(Stored records)
________________________________________
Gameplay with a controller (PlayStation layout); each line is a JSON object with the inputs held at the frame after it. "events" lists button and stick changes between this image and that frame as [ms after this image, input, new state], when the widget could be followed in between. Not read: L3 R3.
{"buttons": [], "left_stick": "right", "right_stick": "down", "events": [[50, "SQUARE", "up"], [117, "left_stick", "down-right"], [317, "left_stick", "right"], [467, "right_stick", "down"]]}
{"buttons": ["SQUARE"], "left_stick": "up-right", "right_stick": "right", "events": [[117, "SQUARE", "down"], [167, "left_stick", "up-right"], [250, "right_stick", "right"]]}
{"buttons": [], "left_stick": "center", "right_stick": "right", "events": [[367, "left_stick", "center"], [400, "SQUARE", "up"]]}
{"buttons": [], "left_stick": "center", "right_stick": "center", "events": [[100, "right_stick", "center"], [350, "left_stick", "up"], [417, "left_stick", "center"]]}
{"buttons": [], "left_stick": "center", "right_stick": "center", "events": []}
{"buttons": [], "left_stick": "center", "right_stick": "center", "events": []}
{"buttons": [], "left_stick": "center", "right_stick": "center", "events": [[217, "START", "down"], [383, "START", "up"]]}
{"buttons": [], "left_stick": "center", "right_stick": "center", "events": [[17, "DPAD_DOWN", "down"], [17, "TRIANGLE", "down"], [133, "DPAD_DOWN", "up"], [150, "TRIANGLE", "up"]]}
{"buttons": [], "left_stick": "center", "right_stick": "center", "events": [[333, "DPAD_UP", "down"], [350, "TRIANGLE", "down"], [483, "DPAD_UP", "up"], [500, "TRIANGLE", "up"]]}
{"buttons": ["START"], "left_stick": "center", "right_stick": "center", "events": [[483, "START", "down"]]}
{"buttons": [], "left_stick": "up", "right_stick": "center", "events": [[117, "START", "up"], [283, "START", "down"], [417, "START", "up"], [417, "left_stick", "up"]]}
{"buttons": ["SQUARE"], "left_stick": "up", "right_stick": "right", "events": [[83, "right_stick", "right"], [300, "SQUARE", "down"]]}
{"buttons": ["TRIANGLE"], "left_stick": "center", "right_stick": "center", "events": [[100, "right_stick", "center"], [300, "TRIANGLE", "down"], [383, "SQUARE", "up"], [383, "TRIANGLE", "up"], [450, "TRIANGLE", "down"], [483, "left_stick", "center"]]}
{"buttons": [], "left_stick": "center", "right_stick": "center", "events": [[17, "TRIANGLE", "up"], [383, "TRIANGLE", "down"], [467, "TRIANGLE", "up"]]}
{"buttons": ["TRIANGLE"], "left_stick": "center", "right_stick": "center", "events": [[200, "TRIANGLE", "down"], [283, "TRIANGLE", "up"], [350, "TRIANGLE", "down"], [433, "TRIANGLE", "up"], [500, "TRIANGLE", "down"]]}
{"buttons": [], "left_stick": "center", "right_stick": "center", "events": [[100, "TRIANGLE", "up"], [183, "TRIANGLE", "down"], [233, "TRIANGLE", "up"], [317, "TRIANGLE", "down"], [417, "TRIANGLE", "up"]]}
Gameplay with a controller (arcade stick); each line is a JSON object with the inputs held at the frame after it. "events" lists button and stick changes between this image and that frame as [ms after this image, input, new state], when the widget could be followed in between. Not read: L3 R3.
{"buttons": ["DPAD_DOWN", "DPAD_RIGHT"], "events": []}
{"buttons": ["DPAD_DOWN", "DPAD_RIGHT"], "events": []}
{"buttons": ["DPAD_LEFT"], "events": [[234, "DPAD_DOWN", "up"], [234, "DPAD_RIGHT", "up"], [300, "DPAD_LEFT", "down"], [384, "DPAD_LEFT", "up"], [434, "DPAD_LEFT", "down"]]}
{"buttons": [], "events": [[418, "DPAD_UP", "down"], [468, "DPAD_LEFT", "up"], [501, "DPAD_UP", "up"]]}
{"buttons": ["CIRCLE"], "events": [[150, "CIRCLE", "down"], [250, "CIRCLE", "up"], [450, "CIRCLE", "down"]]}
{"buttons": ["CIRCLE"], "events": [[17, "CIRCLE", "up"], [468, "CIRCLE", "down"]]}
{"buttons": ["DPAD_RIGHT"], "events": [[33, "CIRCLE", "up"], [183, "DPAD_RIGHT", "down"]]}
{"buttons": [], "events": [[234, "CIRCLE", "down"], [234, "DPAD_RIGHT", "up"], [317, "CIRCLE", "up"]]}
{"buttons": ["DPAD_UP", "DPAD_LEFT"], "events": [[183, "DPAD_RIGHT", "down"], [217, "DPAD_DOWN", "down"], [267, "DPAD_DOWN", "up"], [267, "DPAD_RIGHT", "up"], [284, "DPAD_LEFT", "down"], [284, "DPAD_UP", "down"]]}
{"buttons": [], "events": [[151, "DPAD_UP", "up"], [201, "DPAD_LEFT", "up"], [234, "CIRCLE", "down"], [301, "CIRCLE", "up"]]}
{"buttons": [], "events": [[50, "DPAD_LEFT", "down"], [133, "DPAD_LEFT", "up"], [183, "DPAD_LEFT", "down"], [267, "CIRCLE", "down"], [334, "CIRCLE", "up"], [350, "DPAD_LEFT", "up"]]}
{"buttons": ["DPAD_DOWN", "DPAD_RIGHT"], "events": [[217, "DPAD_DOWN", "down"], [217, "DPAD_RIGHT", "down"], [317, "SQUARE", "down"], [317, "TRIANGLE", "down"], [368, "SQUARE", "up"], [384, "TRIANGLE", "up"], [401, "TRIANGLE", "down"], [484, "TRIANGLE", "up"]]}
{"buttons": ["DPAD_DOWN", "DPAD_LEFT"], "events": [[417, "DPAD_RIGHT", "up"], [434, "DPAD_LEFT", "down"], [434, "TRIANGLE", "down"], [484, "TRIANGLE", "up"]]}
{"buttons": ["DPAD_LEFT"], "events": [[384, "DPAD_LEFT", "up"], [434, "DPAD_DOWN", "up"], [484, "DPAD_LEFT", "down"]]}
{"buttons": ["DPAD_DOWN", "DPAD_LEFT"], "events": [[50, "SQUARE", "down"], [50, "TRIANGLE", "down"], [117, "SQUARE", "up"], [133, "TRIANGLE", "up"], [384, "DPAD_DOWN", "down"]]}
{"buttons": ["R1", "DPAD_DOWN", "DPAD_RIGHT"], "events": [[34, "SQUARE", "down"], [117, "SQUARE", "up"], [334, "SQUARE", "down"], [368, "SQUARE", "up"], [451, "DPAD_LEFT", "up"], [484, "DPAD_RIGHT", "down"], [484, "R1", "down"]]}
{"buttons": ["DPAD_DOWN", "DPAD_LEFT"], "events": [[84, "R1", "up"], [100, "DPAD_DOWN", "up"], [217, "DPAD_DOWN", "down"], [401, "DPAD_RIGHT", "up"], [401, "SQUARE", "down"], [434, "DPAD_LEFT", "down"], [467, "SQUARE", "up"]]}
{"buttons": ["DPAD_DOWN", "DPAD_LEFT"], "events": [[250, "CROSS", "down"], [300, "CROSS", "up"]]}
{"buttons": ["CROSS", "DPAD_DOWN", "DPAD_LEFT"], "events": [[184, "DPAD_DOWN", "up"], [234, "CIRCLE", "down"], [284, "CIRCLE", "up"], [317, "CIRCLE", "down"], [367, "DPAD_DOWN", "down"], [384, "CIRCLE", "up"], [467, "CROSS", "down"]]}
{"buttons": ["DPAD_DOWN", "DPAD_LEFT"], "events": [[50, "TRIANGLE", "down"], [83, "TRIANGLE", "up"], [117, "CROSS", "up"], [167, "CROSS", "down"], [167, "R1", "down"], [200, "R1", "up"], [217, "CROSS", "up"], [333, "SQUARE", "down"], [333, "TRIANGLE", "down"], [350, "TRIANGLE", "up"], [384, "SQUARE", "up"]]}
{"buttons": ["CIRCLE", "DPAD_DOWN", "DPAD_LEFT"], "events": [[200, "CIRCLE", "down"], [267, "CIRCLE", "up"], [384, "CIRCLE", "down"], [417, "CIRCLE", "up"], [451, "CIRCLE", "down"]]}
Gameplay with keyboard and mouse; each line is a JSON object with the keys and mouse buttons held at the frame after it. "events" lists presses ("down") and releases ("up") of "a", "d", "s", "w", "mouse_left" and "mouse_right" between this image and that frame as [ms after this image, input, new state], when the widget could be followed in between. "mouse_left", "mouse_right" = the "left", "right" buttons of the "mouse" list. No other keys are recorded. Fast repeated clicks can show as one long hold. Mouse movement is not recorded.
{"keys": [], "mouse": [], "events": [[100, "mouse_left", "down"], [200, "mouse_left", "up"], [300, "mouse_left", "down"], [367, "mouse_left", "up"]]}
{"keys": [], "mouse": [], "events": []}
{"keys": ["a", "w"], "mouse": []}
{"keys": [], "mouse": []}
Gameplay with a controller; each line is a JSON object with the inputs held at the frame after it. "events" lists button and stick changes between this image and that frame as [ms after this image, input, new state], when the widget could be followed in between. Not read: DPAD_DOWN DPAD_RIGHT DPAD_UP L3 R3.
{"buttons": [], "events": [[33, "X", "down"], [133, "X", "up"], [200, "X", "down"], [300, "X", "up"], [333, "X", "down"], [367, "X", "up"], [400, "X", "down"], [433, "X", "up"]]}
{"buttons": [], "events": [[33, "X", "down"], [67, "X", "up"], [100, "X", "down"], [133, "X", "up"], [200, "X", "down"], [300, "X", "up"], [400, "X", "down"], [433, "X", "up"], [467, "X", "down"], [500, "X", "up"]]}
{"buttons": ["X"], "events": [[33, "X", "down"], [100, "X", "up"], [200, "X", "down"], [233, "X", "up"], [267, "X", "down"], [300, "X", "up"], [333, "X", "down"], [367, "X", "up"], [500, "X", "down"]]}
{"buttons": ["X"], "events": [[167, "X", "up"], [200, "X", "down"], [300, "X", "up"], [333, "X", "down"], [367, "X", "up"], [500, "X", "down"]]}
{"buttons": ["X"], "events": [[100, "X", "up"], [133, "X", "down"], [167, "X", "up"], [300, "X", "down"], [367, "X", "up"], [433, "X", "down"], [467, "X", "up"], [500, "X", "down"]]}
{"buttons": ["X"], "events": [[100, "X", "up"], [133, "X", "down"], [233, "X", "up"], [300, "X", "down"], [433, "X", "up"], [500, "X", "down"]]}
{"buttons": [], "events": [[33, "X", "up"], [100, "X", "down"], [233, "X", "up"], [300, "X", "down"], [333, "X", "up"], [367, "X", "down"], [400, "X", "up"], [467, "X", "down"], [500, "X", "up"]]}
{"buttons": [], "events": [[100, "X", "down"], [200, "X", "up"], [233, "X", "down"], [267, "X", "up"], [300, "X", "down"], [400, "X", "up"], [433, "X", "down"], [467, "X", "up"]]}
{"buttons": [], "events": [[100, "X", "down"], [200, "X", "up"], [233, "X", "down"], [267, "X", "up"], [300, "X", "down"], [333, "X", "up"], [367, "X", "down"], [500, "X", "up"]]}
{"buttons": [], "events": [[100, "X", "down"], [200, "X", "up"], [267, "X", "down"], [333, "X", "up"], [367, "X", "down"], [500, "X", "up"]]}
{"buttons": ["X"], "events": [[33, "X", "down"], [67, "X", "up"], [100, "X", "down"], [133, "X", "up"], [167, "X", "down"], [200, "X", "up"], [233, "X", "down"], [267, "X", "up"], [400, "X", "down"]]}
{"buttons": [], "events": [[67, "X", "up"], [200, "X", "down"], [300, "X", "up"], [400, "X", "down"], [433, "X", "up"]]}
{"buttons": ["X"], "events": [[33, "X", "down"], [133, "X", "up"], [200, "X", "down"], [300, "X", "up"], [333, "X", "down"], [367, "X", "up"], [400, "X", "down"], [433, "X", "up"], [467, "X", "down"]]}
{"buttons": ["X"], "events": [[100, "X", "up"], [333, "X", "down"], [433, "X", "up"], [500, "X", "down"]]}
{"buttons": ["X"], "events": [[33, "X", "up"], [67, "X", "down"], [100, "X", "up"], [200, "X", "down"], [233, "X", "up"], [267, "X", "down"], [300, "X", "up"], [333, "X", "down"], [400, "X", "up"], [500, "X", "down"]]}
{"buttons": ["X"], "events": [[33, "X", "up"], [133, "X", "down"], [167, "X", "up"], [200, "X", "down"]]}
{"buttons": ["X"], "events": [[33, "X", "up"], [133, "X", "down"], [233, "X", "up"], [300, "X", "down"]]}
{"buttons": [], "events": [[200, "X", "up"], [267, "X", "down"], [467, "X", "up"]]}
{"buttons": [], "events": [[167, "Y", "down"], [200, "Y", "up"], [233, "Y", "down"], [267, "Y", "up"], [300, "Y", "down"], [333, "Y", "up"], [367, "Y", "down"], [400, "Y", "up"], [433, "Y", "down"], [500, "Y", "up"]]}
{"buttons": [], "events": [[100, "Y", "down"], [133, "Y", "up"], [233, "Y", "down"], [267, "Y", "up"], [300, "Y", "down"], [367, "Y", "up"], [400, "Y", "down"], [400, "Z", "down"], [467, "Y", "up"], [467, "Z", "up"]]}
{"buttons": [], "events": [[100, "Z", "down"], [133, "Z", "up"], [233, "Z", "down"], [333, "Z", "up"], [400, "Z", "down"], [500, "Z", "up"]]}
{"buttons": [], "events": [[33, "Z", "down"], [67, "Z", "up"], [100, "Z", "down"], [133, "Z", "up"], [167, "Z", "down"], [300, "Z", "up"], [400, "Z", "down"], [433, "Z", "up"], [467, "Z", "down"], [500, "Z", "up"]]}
________________________________________
▸ Task to complete
Pull every line containing "JSON" out of the data above.

▸ Written reply
Gameplay with a controller (PlayStation layout); each line is a JSON object with the inputs held at the frame after it. "events" lists button and stick changes between this image and that frame as [ms after this image, input, new state], when the widget could be followed in between. Not read: L3 R3.
Gameplay with a controller (arcade stick); each line is a JSON object with the inputs held at the frame after it. "events" lists button and stick changes between this image and that frame as [ms after this image, input, new state], when the widget could be followed in between. Not read: L3 R3.
Gameplay with keyboard and mouse; each line is a JSON object with the keys and mouse buttons held at the frame after it. "events" lists presses ("down") and releases ("up") of "a", "d", "s", "w", "mouse_left" and "mouse_right" between this image and that frame as [ms after this image, input, new state], when the widget could be followed in between. "mouse_left", "mouse_right" = the "left", "right" buttons of the "mouse" list. No other keys are recorded. Fast repeated clicks can show as one long hold. Mouse movement is not recorded.
Gameplay with a controller; each line is a JSON object with the inputs held at the frame after it. "events" lists button and stick changes between this image and that frame as [ms after this image, input, new state], when the widget could be followed in between. Not read: DPAD_DOWN DPAD_RIGHT DPAD_UP L3 R3.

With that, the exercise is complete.